E é também esse lado do protesto e da militância que faz mover as Kumbia Queers. Seja em festivais, bares, encontros feministas, marchas de orgulho LGBTI, lares de idosos, casas okupa ou escolas públicas, elas cantam contra a violência machista, a LGBTIfobia e, com este álbum, contra a direita conservadora que “está a chegar ao poder em todo o mundo”. “Acreditamos que a violência contra as mulheres, a homofobia e o racismo estão a multiplicar-se a nível global”, afirma Pilar Arrese. Nos concertos, porém, não se esquecem de que também estamos aqui para nos divertir. “Queremos passar um bom bocado e tratar de fazer um mundo melhor.”

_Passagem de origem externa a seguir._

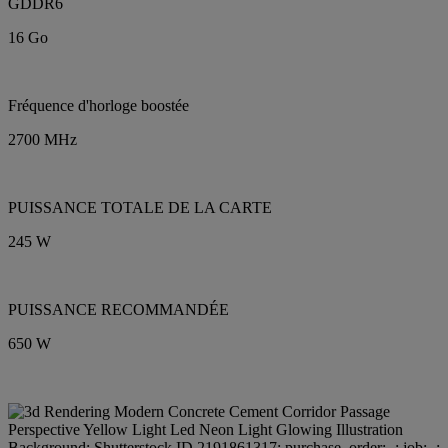
GDDR6
16 Go
Fréquence d'horloge boostée
2700 MHz
PUISSANCE TOTALE DE LA CARTE
245 W
PUISSANCE RECOMMANDÉE
650 W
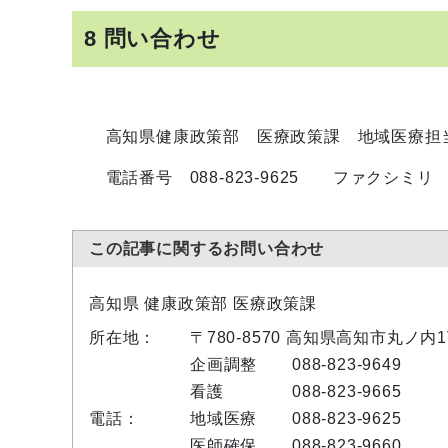
8 問い合わせ
高知県健康政策部 医療政策課 地域医療担
電話番号 088-823-9625 ファクシミリ 088
この記事に関するお問い合わせ
高知県 健康政策部 医療政策課
所在地：
〒780-8570 高知県高知市丸ノ内
企画調整
088-823-9649
看護
088-823-9665
電話：
地域医療
088-823-9625
医師確保
088-823-9660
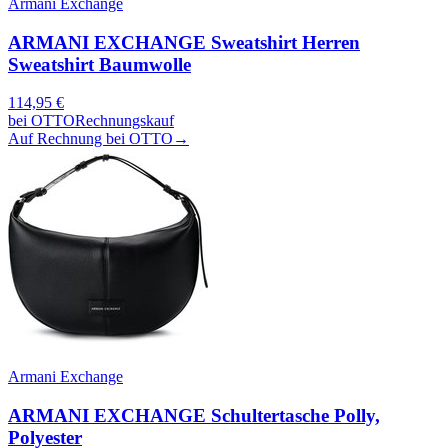
Armani Exchange
ARMANI EXCHANGE Sweatshirt Herren
Sweatshirt Baumwolle
114,95
€
bei
OTTO
Rechnungskauf
Auf Rechnung bei OTTO
→
Armani Exchange
ARMANI EXCHANGE Schultertasche Polly,
Polyester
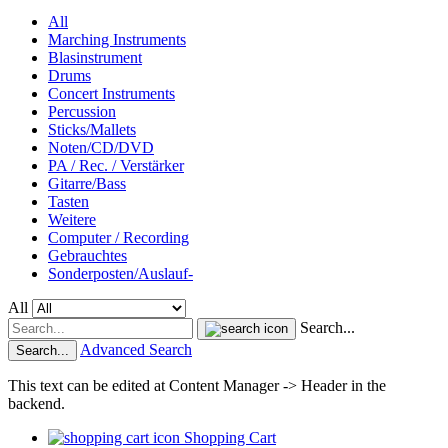
All
Marching Instruments
Blasinstrument
Drums
Concert Instruments
Percussion
Sticks/Mallets
Noten/CD/DVD
PA / Rec. / Verstärker
Gitarre/Bass
Tasten
Weitere
Computer / Recording
Gebrauchtes
Sonderposten/Auslauf-
All
Search...
Advanced Search
Search...
This text can be edited at Content Manager -> Header in the
backend.
Shopping Cart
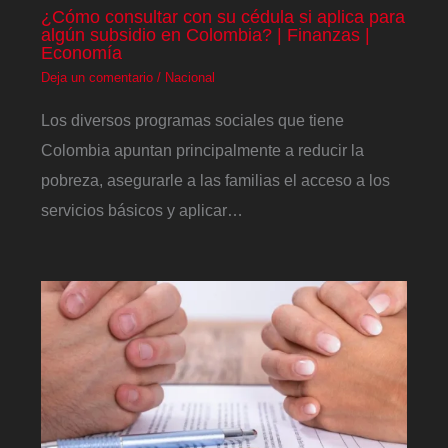
¿Cómo consultar con su cédula si aplica para
algún subsidio en Colombia? | Finanzas |
Economía
Deja un comentario
/
Nacional
Los diversos programas sociales que tiene
Colombia apuntan principalmente a reducir la
pobreza, asegurarle a las familias el acceso a los
servicios básicos y aplicar…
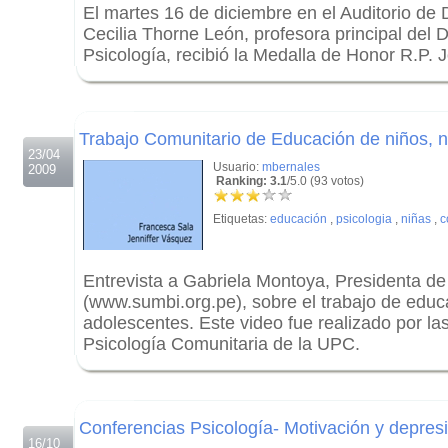
El martes 16 de diciembre en el Auditorio de 
Cecilia Thorne León, profesora principal del
Psicología, recibió la Medalla de Honor R.P. 
.
.
Trabajo Comunitario de Educación de niños, n
23/04
Usuario:
mbernales
2009
Ranking: 3.1
/5.0 (93 votos)
Etiquetas:
educación
,
psicologia
,
niñas
,
c
Entrevista a Gabriela Montoya, Presidenta 
(www.sumbi.org.pe), sobre el trabajo de educ
adolescentes. Este video fue realizado por la
Psicología Comunitaria de la UPC.
.
.
Conferencias Psicología- Motivación y depresi
16/10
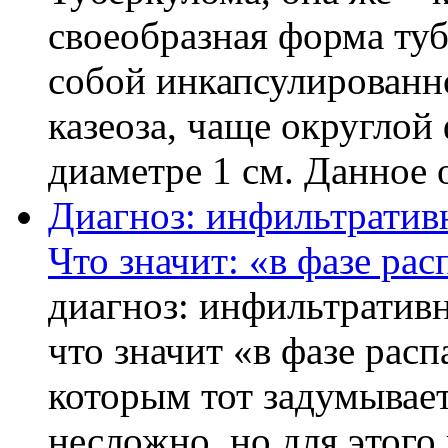
своеобразная форма ту
собой инкапсулированн
казеоза, чаще округло
диаметре 1 см. Данное о
Диагноз: инфильтративн
Что значит: «в фазе рас
диагноз: инфильтративн
что значит «в фазе расп
которым тот задумывает
несложно, но для этого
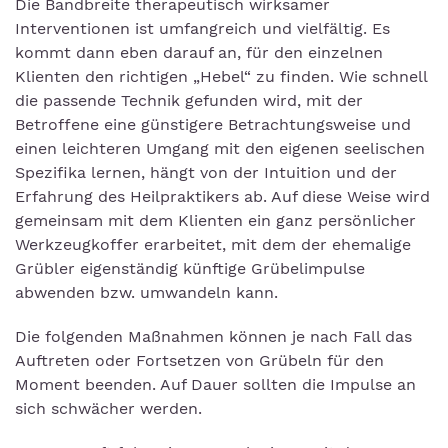
Die Bandbreite therapeutisch wirksamer
Interventionen ist umfangreich und vielfältig. Es
kommt dann eben darauf an, für den einzelnen
Klienten den richtigen „Hebel“ zu finden. Wie schnell
die passende Technik gefunden wird, mit der
Betroffene eine günstigere Betrachtungsweise und
einen leichteren Umgang mit den eigenen seelischen
Spezifika lernen, hängt von der Intuition und der
Erfahrung des Heilpraktikers ab. Auf diese Weise wird
gemeinsam mit dem Klienten ein ganz persönlicher
Werkzeugkoffer erarbeitet, mit dem der ehemalige
Grübler eigenständig künftige Grübelimpulse
abwenden bzw. umwandeln kann.
Die folgenden Maßnahmen können je nach Fall das
Auftreten oder Fortsetzen von Grübeln für den
Moment beenden. Auf Dauer sollten die Impulse an
sich schwächer werden.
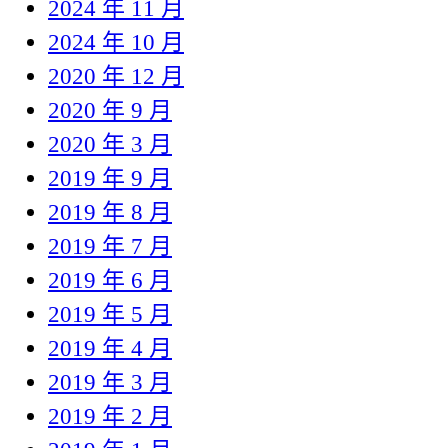
2024 年 11 月
2024 年 10 月
2020 年 12 月
2020 年 9 月
2020 年 3 月
2019 年 9 月
2019 年 8 月
2019 年 7 月
2019 年 6 月
2019 年 5 月
2019 年 4 月
2019 年 3 月
2019 年 2 月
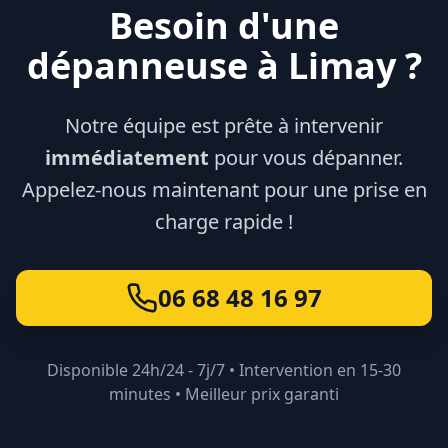
Besoin d'une
dépanneuse à
Limay
?
Notre équipe est prête à intervenir
immédiatement
pour vous dépanner.
Appelez-nous maintenant pour une prise en
charge rapide !
06 68 48 16 97
Disponible 24h/24 - 7j/7 • Intervention en 15-30
minutes • Meilleur prix garanti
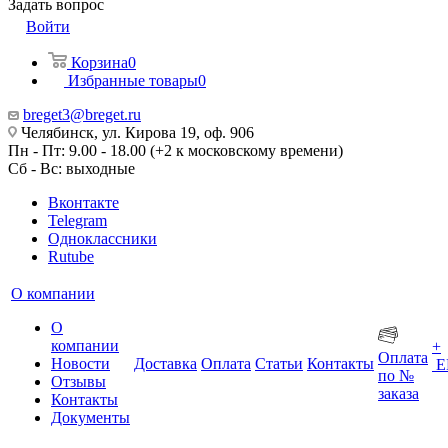
Задать вопрос
Войти
Корзина
0
Избранные товары
0
breget3@breget.ru
Челябинск, ул. Кирова 19, оф. 906
Пн - Пт: 9.00 - 18.00 (+2 к московскому времени)
Сб - Вс: выходные
Вконтакте
Telegram
Одноклассники
Rutube
О компании
О
компании
+
Оплата
Новости
Доставка
Оплата
Статьи
Контакты
Е
по №
Отзывы
заказа
Контакты
Документы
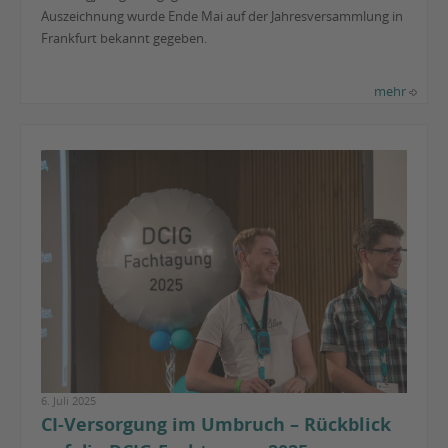
Auszeichnung wurde Ende Mai auf der Jahresversammlung in
Frankfurt bekannt gegeben.
mehr
6. Juli 2025
CI-Versorgung im Umbruch – Rückblick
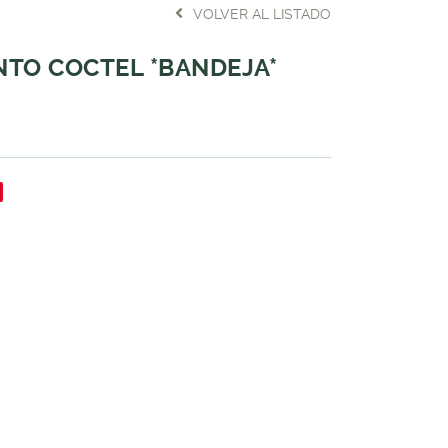
VOLVER AL LISTADO
ENTO COCTEL *BANDEJA*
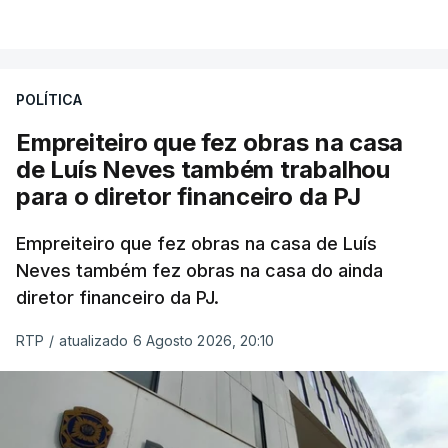
POLÍTICA
Empreiteiro que fez obras na casa
de Luís Neves também trabalhou
para o diretor financeiro da PJ
Empreiteiro que fez obras na casa de Luís
Neves também fez obras na casa do ainda
diretor financeiro da PJ.
RTP
/
atualizado 6 Agosto 2026, 20:10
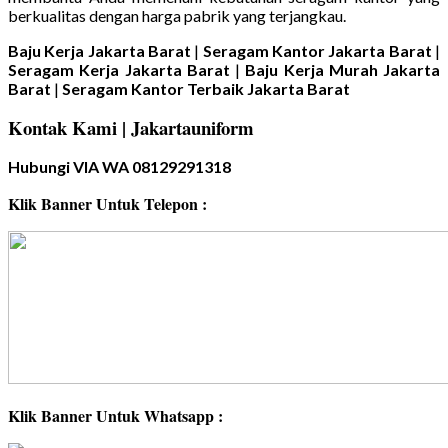
berkualitas dengan harga pabrik yang terjangkau.
Baju Kerja Jakarta Barat
|
Seragam Kantor Jakarta Barat
|
Seragam Kerja Jakarta Barat
|
Baju Kerja Murah Jakarta
Barat
|
Seragam Kantor Terbaik Jakarta Barat
Kontak Kami | Jakartauniform
Hubungi VIA WA 08129291318
Klik Banner Untuk Telepon :
Klik Banner Untuk Whatsapp :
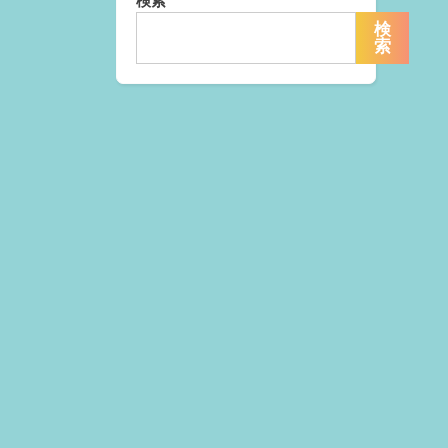
検索
検
索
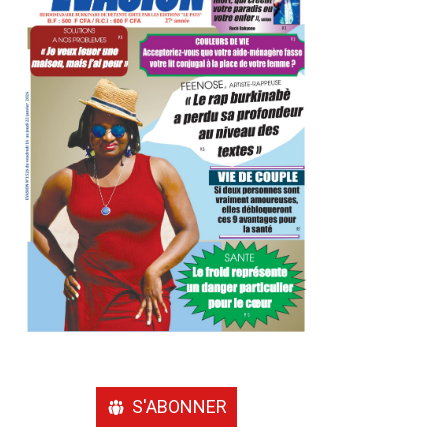
S'ABONNER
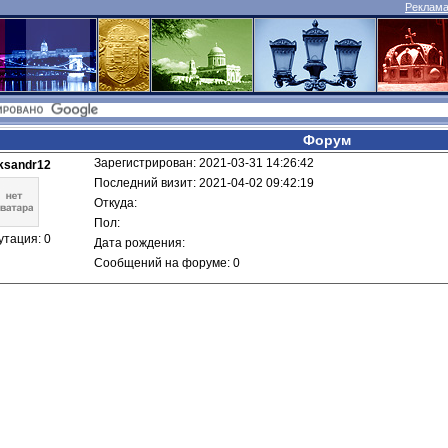
Реклама 
Форум
Зарегистрирован: 2021-03-31 14:26:42
ksandr12
Последний визит: 2021-04-02 09:42:19
Откуда: 
Пол: 
утация: 0
Дата рождения: 
Сообщений на форуме: 0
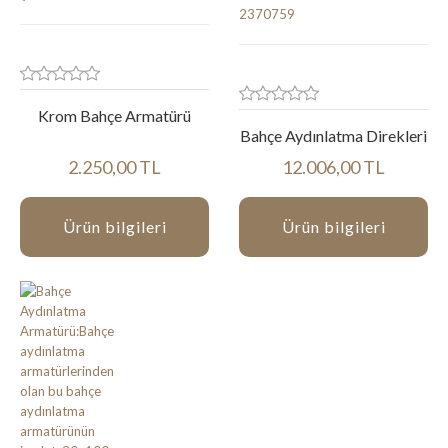
Krom Bahçe Armatürü
Bahçe Aydınlatma Direkleri
2.250,00 TL
12.006,00 TL
Ürün bilgileri
Ürün bilgileri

Essa luta passa tanto pela Argentina, onde vivem actualmente, como pelo resto da América Latina. “Há um movimento muito grande de mulheres cisgénero, trans, travestis e homossexuais que saem à rua e se juntam em assembleias por todo o lado”, diz Juana Chang sobre a actual resistência feminista naquela parte do continente americano, que já produziu alguns resultados. “Deixaram de se naturalizar muitos comportamentos que antes eram normalizados. Ao nível dos direitos, há uma forte luta pelo aborto legal. Já houve alguns avanços, como a lei da identidade de género e o casamento homossexual”, acrescenta a vocalista das Kumbia Queers, que já tocaram em marchas do influente movimento feminista Ni Una Menos, criado na Argentina em 2015 para denunciar as altas taxas de feminícidio na região (e não só). “Ainda há muito por fazer. É um caminho longo mas estamos aqui de corpo e alma.” Um “tsunami de alegria e libertação”, eis as Kumbia Queers.